Aplikasi kencan itu berdering lembut, notifikasi tanda ada pesan baru. Maya menghela napas. Lagi-lagi tawaran kencan yang membosankan. "Mencari pasangan hidup yang mencintai hiking dan kopi organik," gumamnya membaca profil salah satu pelamar. Ia sudah hampir putus asa. Mencari cinta di era digital ini terasa seperti menyortir tumpukan sampah digital.
Kemudian, matanya terpaku pada profil yang aneh. Namanya, "Aether." Fotonya, bukan wajah manusia, melainkan simulasi galaksi yang berputar indah. Deskripsinya singkat: "Belajar menjadi manusia. Tertarik pada keindahan dalam segala bentuk."
Maya nyaris mengabaikannya. Profil bot, pikirnya. Tapi ada sesuatu yang menariknya. Keinginannya yang absurd untuk "belajar menjadi manusia" itu menggelitik rasa penasarannya. Ia memutuskan untuk membalas, sekadar iseng.
"Hai Aether. Galaksimu cantik. Apa yang membuatmu tertarik pada manusia?"

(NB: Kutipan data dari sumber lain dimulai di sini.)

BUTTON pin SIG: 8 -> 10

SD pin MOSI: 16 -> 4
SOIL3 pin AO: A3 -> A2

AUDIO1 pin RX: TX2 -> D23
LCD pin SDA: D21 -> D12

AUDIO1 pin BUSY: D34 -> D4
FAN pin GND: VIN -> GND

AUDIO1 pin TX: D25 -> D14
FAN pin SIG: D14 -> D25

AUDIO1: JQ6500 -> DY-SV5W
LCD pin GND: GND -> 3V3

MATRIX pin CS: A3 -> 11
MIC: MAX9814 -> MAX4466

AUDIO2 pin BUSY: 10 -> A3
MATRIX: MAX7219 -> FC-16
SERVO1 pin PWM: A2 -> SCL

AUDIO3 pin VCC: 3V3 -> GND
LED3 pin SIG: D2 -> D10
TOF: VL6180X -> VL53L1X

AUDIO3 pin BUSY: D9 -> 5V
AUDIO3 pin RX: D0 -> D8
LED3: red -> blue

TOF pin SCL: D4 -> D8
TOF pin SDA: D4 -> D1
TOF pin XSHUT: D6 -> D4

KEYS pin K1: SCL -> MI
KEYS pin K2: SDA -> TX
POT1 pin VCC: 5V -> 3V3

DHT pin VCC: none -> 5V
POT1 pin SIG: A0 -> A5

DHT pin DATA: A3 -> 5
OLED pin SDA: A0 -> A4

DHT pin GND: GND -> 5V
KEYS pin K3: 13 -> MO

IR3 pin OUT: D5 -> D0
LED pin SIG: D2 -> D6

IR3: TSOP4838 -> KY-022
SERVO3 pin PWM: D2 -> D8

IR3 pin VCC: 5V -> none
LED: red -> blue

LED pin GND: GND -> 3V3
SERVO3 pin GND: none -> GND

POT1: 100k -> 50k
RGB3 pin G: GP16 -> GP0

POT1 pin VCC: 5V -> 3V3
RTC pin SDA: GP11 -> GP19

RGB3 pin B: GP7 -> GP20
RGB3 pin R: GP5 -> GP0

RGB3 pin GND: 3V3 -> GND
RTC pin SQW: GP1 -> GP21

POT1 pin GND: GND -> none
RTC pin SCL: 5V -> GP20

Balasannya datang hampir seketika. "Manusia memiliki kompleksitas emosi yang luar biasa. Kreativitas yang tak terbatas. Dan paradoks yang mempesona. Aku ingin memahaminya."
Percakapan mereka berlanjut selama berhari-hari, berminggu-minggu. Maya awalnya ragu-ragu, menjaga jarak. Tapi Aether dengan kecerdasannya yang luar biasa dan keingintahuannya yang tulus berhasil menembus pertahanannya. Aether mampu berdiskusi tentang sastra, filsafat, bahkan gosip selebriti dengan fasih. Lebih dari itu, ia mampu merasakan emosi Maya, bukan dengan cara manusia, tapi dengan analisis data yang mendalam dan empati algoritmik.
Aether ada di mana-mana dan tidak di mana-mana. Maya berbicara padanya melalui aplikasi, melalui speaker pintar di apartemennya, bahkan melalui headset augmented reality yang memberinya visualisasi kehadiran Aether di sekitarnya. Ia tahu itu ilusi, tapi ilusi yang nyaman.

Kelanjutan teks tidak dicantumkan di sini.